O PMDB conquistará um espaço maior, a velha e recorrente exigência do partido. O presidente já decidiu que o PMDB, além dos cargos que ocupa, terá mais um ministério com orçamento farto e muitas autarquias, o que permitirá ao partido acomodar todas as suas correntes. Duas pastas estão em estudo: a Integração Nacional ou Cidades. Para atender ainda ao PMDB, o governo enterrou definitivamente a emenda que permitiria a reeleição dos presidentes da Câmara e do Senado. Assim, Renan Calheiros, um dos mais influentes líderes peemedebistas, está praticamente certo na presidência do Senado. Para não deixar os petistas totalmente à deriva, procura-se um lugar para o senador Aloizio Mercadante. Uma das alternativas é o Ministério da Saúde. A outra é o Planejamento, vaga também pretendida por Ciro Gomes. A coordenação política sofrerá mudanças. Pode ser simplesmente extinta ou ser ocupada por João Paulo Cunha, hoje presidente da Câmara. O atual ministro Aldo Rebelo já sabe que vai sair, mas não sabe onde ficará. Ele tanto pode ser remanejado para o conselho de Desenvolvimento Econômico e Social, um cargo sem importância, como assumir o Ministério do Trabalho. Ricardo Berzoini, nesse caso, talvez vá para a presidência do Banco do Brasil, que está vaga desde a semana passada, quando Cássio Casseb pediu demissão. Palocci prefere que o Banco do Brasil seja dirigido por Rossano Maranhão Pinto, que está interino no comando da instituição e é apadrinhado por José Sarney.

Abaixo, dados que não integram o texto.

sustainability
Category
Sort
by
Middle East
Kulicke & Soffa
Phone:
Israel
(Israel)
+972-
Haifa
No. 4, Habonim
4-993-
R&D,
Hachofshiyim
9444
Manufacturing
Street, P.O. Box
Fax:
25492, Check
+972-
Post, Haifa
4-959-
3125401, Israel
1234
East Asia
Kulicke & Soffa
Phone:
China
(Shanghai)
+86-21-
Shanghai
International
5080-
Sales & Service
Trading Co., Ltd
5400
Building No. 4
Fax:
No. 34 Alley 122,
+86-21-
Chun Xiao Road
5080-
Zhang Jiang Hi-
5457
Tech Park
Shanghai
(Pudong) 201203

A reforma servirá principalmente para construir uma ampla coalizão. Alguém um dia imaginaria o PT e o PP de Paulo Maluf oficialmente juntos no governo do Brasil? O PP não só está junto como deve ganhar um ministério, provavelmente o do Esporte. Lula, em conversas reservadas na semana passada, avaliou que sua reeleição será muito difícil caso seu governo continue dominado pelo PT. Para facilitar sua chegada ao segundo mandato, o presidente decidiu fortalecer a coligação e garantir uma ampla aliança em 2006, com PMDB, PL, PTB, PSB, PPS e PC do B e o PP de Maluf, deixando na oposição apenas PSDB, PFL e PDT.